Friday, June 27, 2014
The Boss was right about McCullen v. Coakley
The Supreme Court's unanimous judgment yesterday in McCullen v. Coakley was correct: Massachusetts violated the First Amendment by prohibiting peaceful speech on public sidewalks outside of abortion clinics. The Chief Justice's opinion for the Court puts some real teeth into narrow tailoring and should be very speech-protective in application to a range of speech restrictions down the road. I was disappointed, however, in the Chief Justice's content-neutrality ruling.
Justice Scalia's concurrence in the judgment powerfully sets forth the case for understanding the Massachusetts law as content-based, and therefore deserving of strict scrutiny. Lest this be viewed as just another episode in the series which the Chief Justice refuses to overturn a problem precedent while Justice Scalia lambastes the Chief's faint-heartedness/moderation (readers' choice), it is worth taking note of a couple ways in which this case departs from that pattern. First, Justice Alito wrote separately from the Chief Justice to take the even stronger First Amendment position that the Massachusetts law was viewpoint-based. (Contrast that with a case like Hein v. Freedom from Religion Foundation.) Second, Professor Laurence Tribe agrees with Justices Scalia, Kennedy, Thomas, and Alito, while disagreeing with Chief Justice Roberts and Justices Ginsburg, Breyer, Sotomayor, and Kagan. How often does that happen?

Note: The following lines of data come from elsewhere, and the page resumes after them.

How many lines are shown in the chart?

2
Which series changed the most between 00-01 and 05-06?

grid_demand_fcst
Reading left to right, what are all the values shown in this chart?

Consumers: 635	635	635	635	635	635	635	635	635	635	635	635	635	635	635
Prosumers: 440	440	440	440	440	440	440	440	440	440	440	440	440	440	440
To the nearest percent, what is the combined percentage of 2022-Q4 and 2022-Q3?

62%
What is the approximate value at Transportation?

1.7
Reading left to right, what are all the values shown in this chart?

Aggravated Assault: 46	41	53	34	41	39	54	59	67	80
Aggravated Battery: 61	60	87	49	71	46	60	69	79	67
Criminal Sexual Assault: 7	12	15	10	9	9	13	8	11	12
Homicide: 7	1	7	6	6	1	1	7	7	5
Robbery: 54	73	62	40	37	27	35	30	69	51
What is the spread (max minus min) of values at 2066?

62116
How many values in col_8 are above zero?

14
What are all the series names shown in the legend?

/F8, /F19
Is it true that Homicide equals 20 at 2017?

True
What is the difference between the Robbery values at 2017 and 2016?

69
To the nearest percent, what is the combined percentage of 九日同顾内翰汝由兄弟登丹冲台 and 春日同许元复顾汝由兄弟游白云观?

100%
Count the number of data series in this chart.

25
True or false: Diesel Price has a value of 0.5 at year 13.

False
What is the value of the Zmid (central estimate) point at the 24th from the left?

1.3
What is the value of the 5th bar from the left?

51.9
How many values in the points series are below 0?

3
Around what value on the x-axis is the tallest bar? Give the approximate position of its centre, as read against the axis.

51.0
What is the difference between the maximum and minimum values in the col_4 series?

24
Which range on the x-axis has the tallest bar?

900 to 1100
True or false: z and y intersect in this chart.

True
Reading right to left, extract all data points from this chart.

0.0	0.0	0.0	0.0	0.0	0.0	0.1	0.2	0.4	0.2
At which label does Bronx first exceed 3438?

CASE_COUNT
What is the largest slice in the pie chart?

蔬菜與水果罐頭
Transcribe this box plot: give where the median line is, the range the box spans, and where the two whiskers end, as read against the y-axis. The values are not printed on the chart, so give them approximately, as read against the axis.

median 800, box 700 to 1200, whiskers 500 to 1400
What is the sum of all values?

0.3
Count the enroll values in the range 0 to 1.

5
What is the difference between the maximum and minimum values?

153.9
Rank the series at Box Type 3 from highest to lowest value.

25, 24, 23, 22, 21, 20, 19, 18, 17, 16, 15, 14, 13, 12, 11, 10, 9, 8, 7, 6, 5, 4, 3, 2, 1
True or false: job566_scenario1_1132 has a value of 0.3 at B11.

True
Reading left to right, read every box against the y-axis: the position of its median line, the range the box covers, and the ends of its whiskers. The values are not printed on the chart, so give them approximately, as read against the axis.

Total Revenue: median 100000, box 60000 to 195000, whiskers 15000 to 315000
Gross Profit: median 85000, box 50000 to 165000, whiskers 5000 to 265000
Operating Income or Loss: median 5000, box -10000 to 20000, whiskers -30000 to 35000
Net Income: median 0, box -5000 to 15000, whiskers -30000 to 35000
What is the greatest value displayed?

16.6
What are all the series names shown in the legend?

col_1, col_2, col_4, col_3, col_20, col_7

On this last point, I can't help but add a personal perspective on the decision in McCullen. Yesterday's decision marks the culmination of the first "real" federal litigation I have been involved in. As a law student, I was there at the beginning, helping out with the earlier First Amendment challenge (McGuire v. Reilly) to the (also-unconstitutional) predecessor to the law held unconstitutional yesterday. And I've had the opportunity to help out some with the McCullen case along the way as well. It has been a professional privilege to work with excellent lawyers who never gave up on meritorious First Amendment claims over the course of well over a decade. But perhaps the most encouraging aspect of the litigation for me has been to see Professor Tribe and Justice Scalia agree on the application of core First Amendment principles in a case like this. More than once, I've received strange looks and skeptical questions from people who wonder how anyone could have worked for both of these men. Yet there are a handful of us. And though I can't speak for the others, it's fair to say that I agree with Justice Scalia more than Professor Tribe about matters of constitutional law. The occasions that they agree on constitutional substance, even while many others disagree, are occasions that give me confidence in the capacity of legal principle (often more fragile in application than it should be) to direct sound reasoning about difficult and divisive issues.